YOUR TASK: Swap "Montageservice" for "Aufbauservice" in the rows below and give all the rows back with no other changes. Omit the pictures from your answer.

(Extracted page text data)
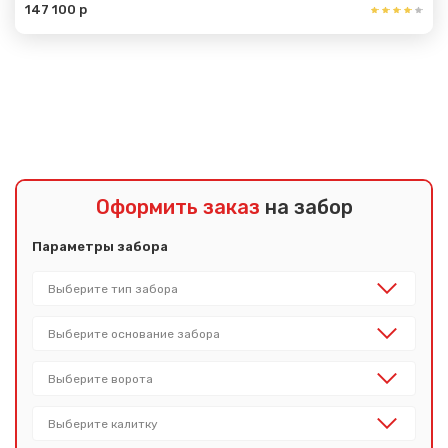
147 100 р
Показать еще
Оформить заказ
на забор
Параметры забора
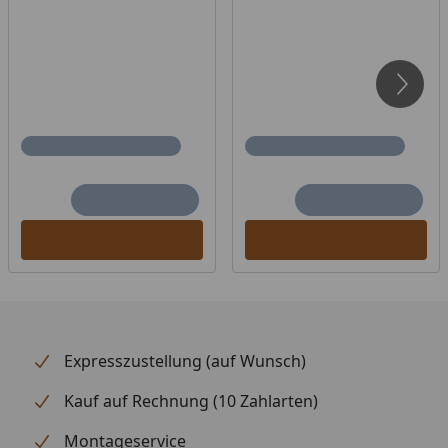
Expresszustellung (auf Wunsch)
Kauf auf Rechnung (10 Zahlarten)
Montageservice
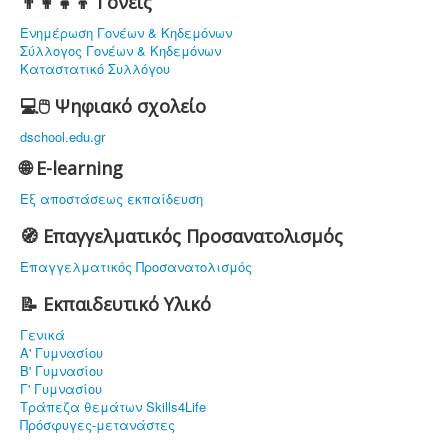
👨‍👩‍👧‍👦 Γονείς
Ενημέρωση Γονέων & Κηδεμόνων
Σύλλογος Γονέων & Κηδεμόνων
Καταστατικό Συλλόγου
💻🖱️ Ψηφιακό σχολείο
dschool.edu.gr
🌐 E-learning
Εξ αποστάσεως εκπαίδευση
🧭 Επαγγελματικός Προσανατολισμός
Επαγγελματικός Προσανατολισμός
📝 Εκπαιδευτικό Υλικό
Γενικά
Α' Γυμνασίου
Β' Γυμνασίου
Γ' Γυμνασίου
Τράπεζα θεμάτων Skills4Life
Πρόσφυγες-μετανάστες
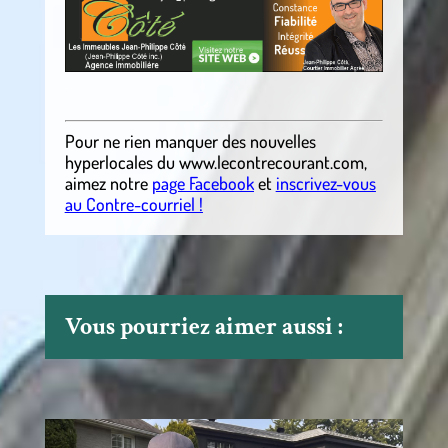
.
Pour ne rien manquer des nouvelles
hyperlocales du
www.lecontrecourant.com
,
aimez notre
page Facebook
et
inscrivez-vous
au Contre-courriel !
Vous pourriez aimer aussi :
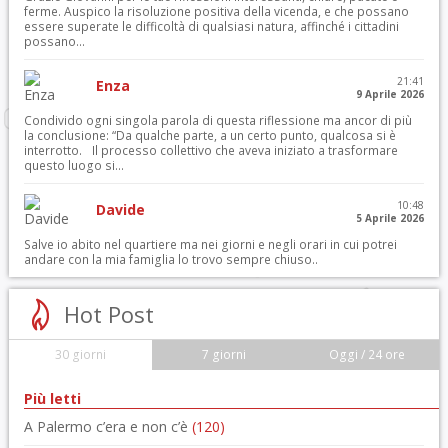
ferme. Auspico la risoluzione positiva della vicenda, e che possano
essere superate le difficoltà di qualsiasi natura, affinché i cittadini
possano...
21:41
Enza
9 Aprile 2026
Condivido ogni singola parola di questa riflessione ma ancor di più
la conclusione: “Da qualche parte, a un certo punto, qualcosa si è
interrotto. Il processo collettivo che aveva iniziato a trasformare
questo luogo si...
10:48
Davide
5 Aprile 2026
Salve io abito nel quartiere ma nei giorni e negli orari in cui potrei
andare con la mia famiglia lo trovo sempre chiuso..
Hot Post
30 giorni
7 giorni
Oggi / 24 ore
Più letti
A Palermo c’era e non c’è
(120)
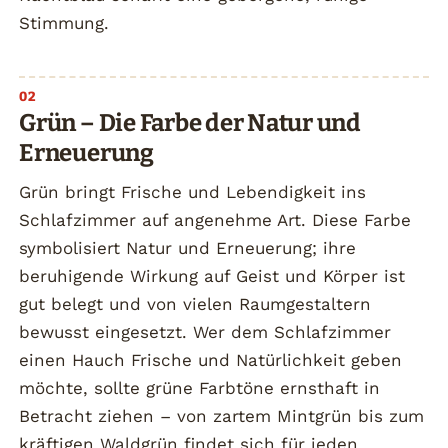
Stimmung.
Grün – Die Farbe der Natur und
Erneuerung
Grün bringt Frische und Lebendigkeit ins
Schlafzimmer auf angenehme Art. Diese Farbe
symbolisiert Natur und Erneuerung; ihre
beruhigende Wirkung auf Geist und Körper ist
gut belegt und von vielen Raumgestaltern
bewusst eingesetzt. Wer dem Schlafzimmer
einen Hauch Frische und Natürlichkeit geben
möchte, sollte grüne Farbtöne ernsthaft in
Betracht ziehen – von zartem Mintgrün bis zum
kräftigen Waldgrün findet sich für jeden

EXERCISE RESULT:
147 100 р
Показать еще
Оформить заказ
на забор
Параметры забора
Expresszustellung (auf Wunsch)
Kauf auf Rechnung (10 Zahlarten)
Aufbauservice
👨‍👩‍👧‍👦 Γονείς
Ενημέρωση Γονέων & Κηδεμόνων
Σύλλογος Γονέων & Κηδεμόνων
Καταστατικό Συλλόγου
💻🖱️ Ψηφιακό σχολείο
dschool.edu.gr
🌐 E-learning
Εξ αποστάσεως εκπαίδευση
🧭 Επαγγελματικός Προσανατολισμός
Επαγγελματικός Προσανατολισμός
📝 Εκπαιδευτικό Υλικό
Γενικά
Α' Γυμνασίου
Β' Γυμνασίου
Γ' Γυμνασίου
Τράπεζα θεμάτων Skills4Life
Πρόσφυγες-μετανάστες
.
Pour ne rien manquer des nouvelles
hyperlocales du
www.lecontrecourant.com
,
aimez notre
page Facebook
et
inscrivez-vous
au Contre-courriel !
Vous pourriez aimer aussi :
ferme. Auspico la risoluzione positiva della vicenda, e che possano
essere superate le difficoltà di qualsiasi natura, affinché i cittadini
possano...
21:41
Enza
9 Aprile 2026
Condivido ogni singola parola di questa riflessione ma ancor di più
la conclusione: “Da qualche parte, a un certo punto, qualcosa si è
interrotto. Il processo collettivo che aveva iniziato a trasformare
questo luogo si...
10:48
Davide
5 Aprile 2026
Salve io abito nel quartiere ma nei giorni e negli orari in cui potrei
andare con la mia famiglia lo trovo sempre chiuso..
Hot Post
30 giorni
7 giorni
Oggi / 24 ore
Più letti
A Palermo c’era e non c’è
(120)
Stimmung.
Grün – Die Farbe der Natur und
Erneuerung
Grün bringt Frische und Lebendigkeit ins
Schlafzimmer auf angenehme Art. Diese Farbe
symbolisiert Natur und Erneuerung; ihre
beruhigende Wirkung auf Geist und Körper ist
gut belegt und von vielen Raumgestaltern
bewusst eingesetzt. Wer dem Schlafzimmer
einen Hauch Frische und Natürlichkeit geben
möchte, sollte grüne Farbtöne ernsthaft in
Betracht ziehen – von zartem Mintgrün bis zum
kräftigen Waldgrün findet sich für jeden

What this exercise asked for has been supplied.